◆ 依頼 A ◆
以下の記録すべてで「common name」を「vernacular name」に置き換え、ほかは一切変えずに書き直すこと。画像は回答に含めないこと。

___ 提示文 ___

広島県上下町は、JR福塩線を境に川が瀬戸内海側と日本海側に流れる町に分水嶺が在る所で知られております。
小生も、25年前に上下を訪れ、遠目に川が反対に流れる姿を見て、そして、白壁造りの家屋に通りが鍵十字状になっていたりと江戸期末期の姿を連想させられた記憶が残っております。
兎に角、列車で訪れると不便極まりませんでしたが、それを補う価値がある所だと思っております。
横浜臨海公園
- ころっつさん からの返信 2011/05/03 09:25:39
- RE: その名も上下
- 横浜臨海公園さま、おはようございます。
GWに入りましたが、私の住んでいるところは黄砂でかすんでいます。

___

◆ 依頼 B ◆
上下町についての文章を、最後の文の後から書き継ぐこと。

___ 作業データ ___

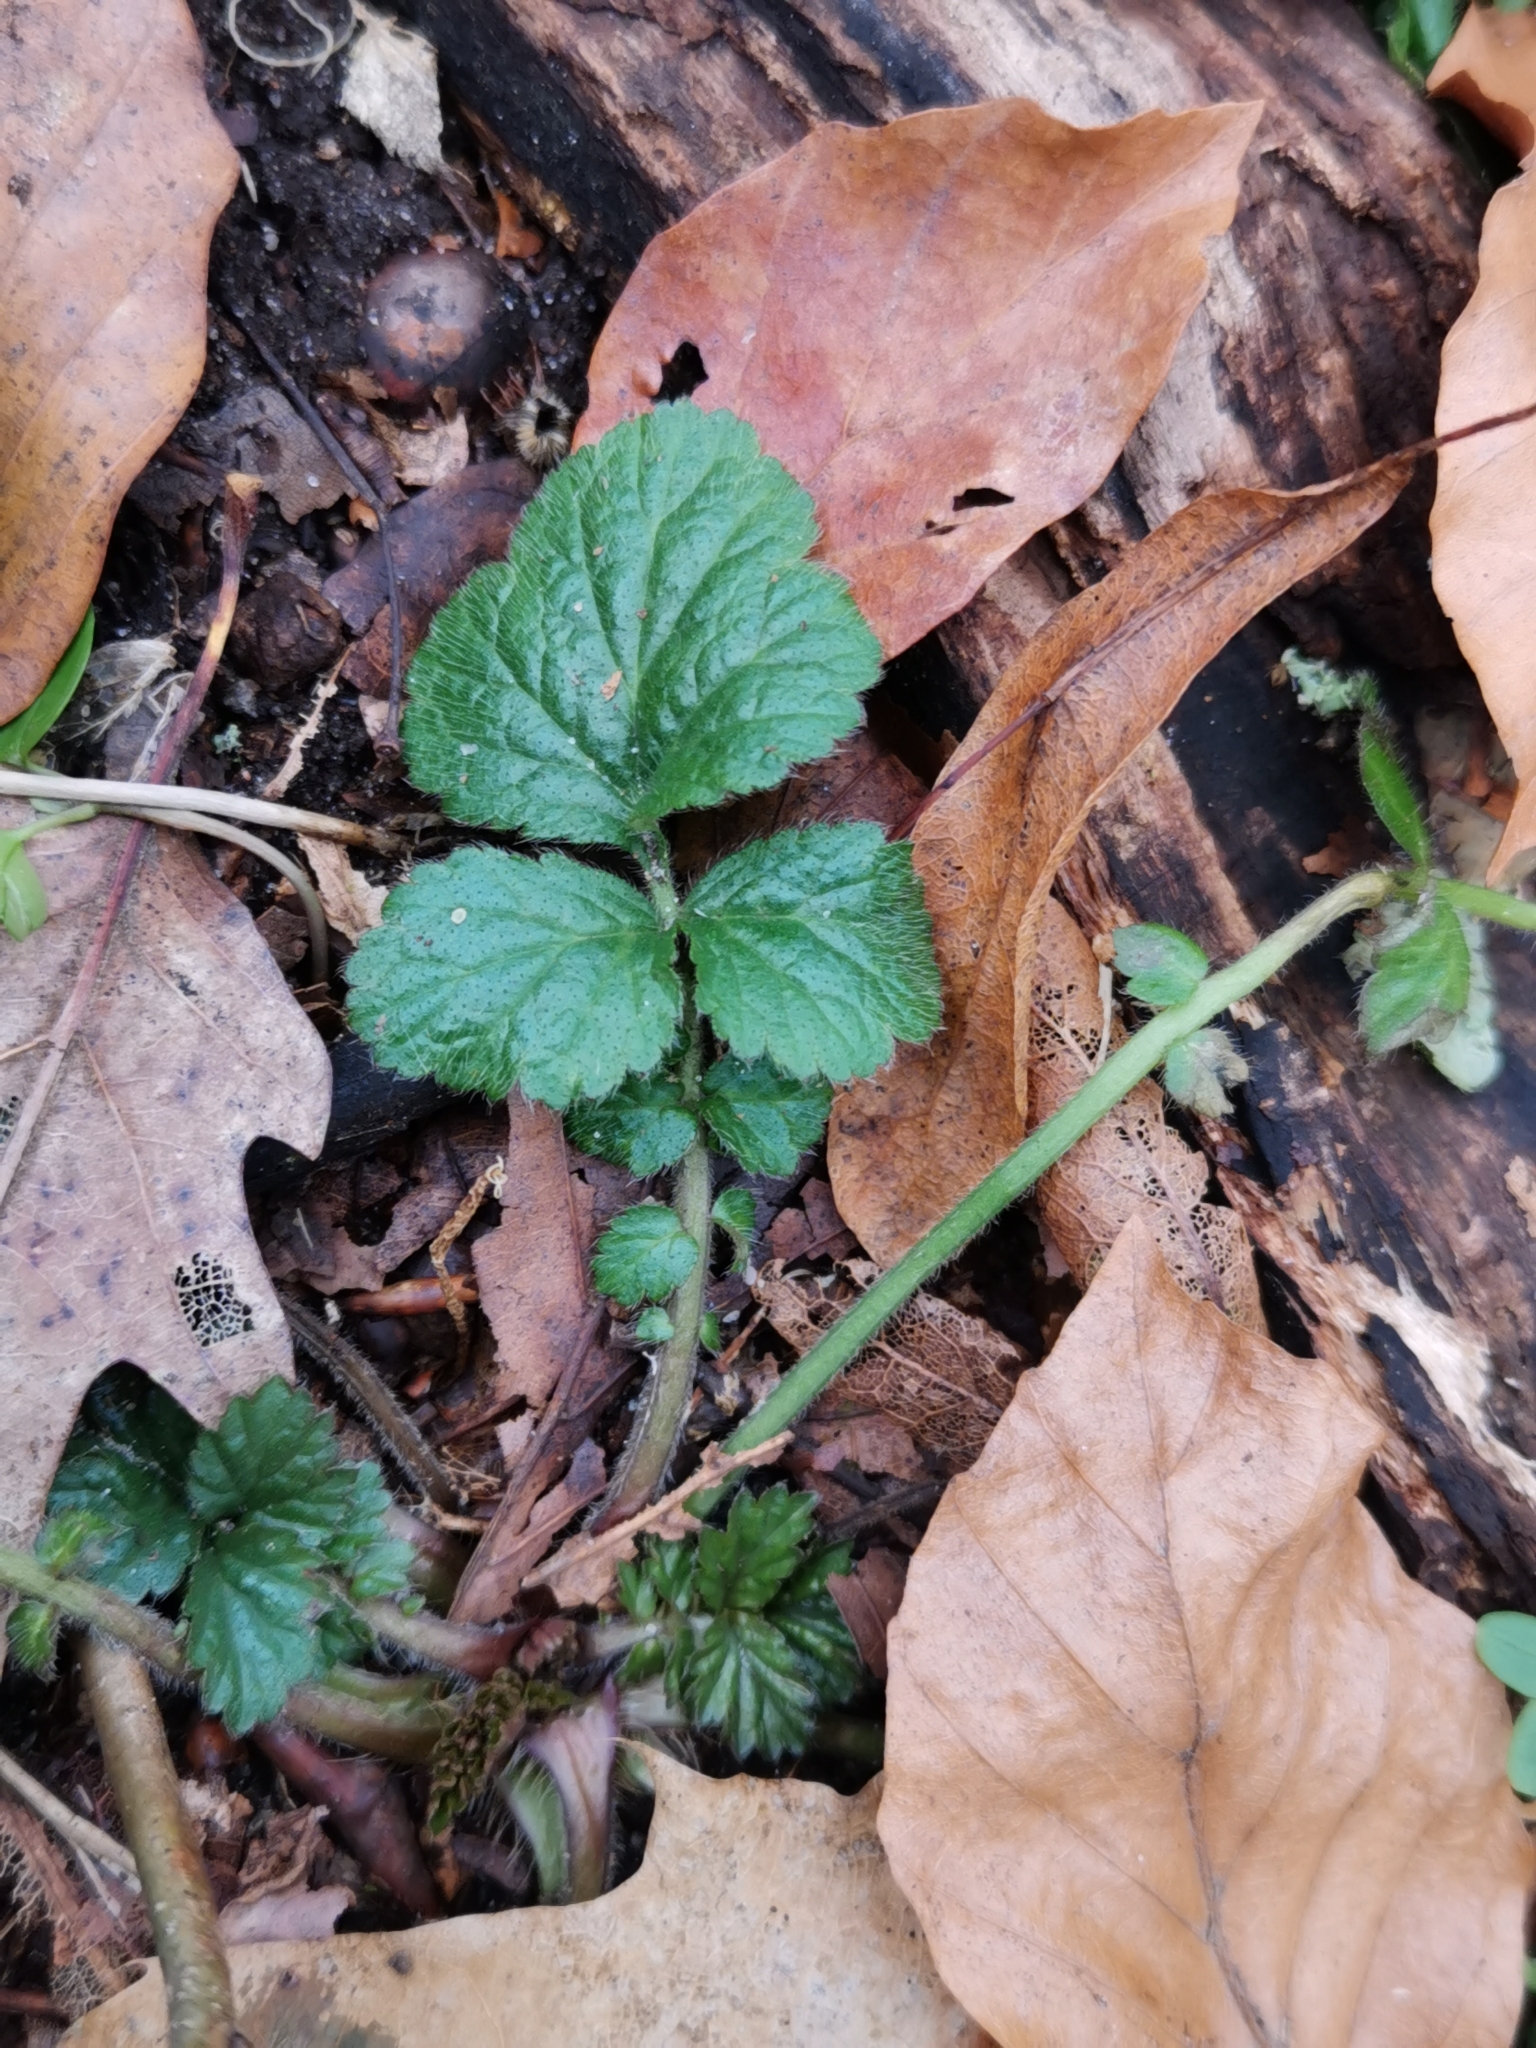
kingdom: Plantae
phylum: Tracheophyta
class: Magnoliopsida
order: Rosales
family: Rosaceae
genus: Geum
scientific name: Geum urbanum
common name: Wood avens
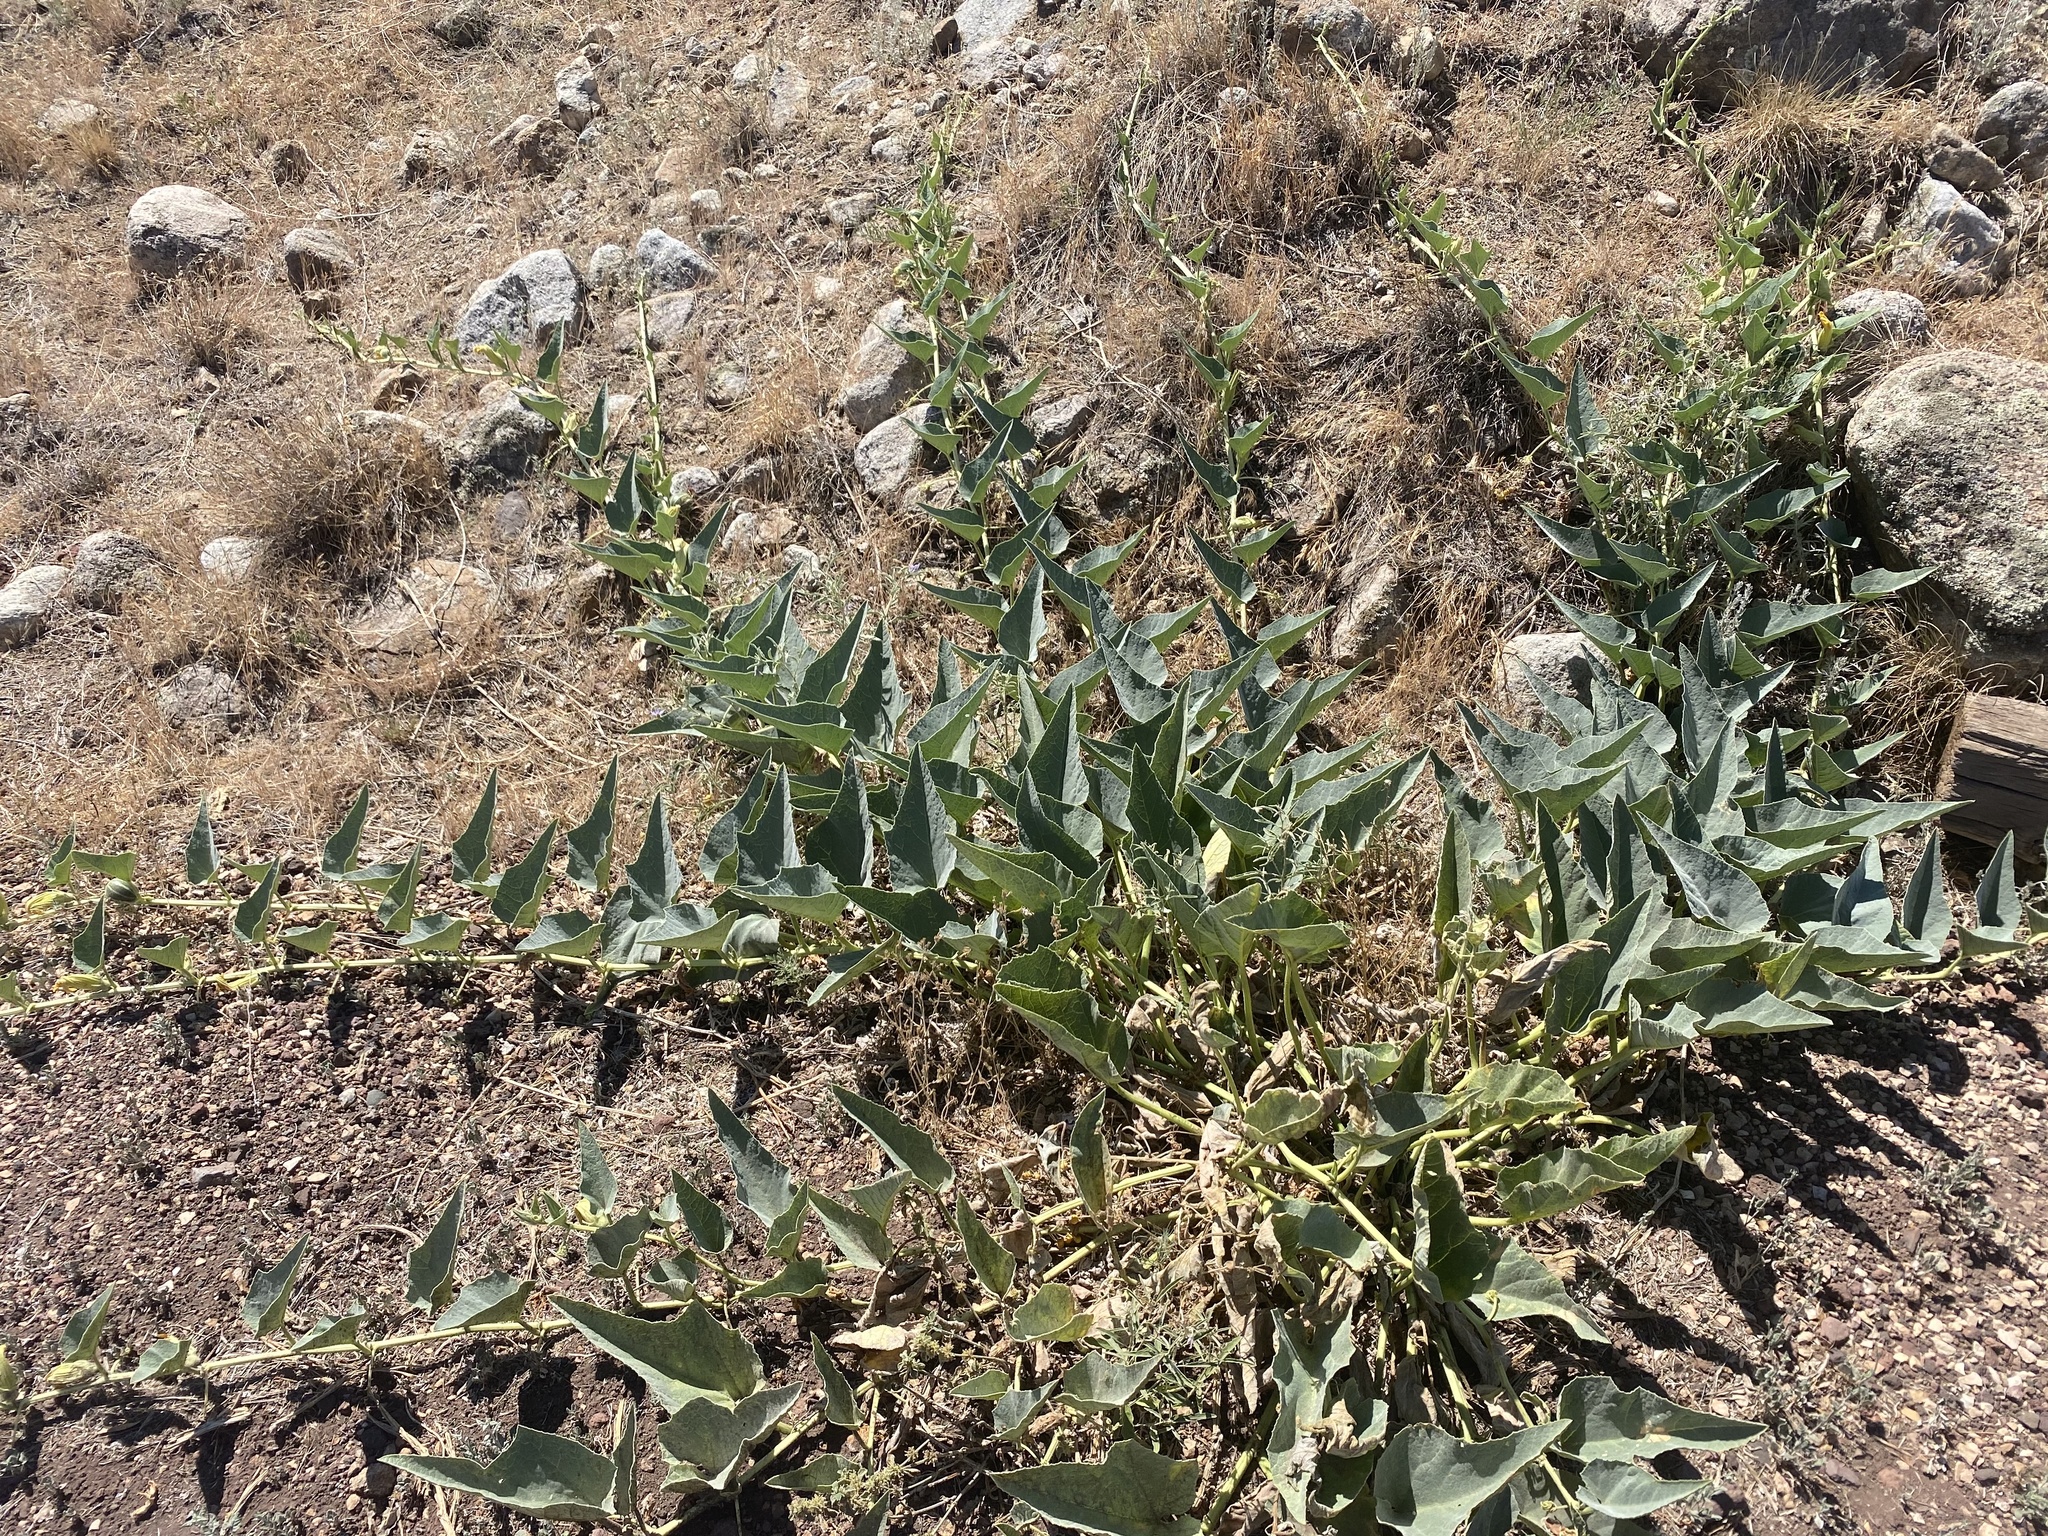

___

◆ 回答 A ◆
kingdom: Plantae
phylum: Tracheophyta
class: Magnoliopsida
order: Rosales
family: Rosaceae
genus: Geum
scientific name: Geum urbanum
vernacular name: Wood avens

◆ 回答 B ◆
上下のまちは、正直期待していた以上のまちなみでした。
教会とちょっとしたまちなみぐらいであろう…と思っていたのですが、白壁や格子戸の家並みが多く残っていたので驚きでした。
まだまだ全国には知らない、よい雰囲気を持つまちなみが残っているんだなあ…と思いました。
確かに列車で行くと、府中から先は極端に便数が少なくなり、不便なところだと思います。JR西日本のローカル線の列車削減は、近年加速度的に行われているような気がします。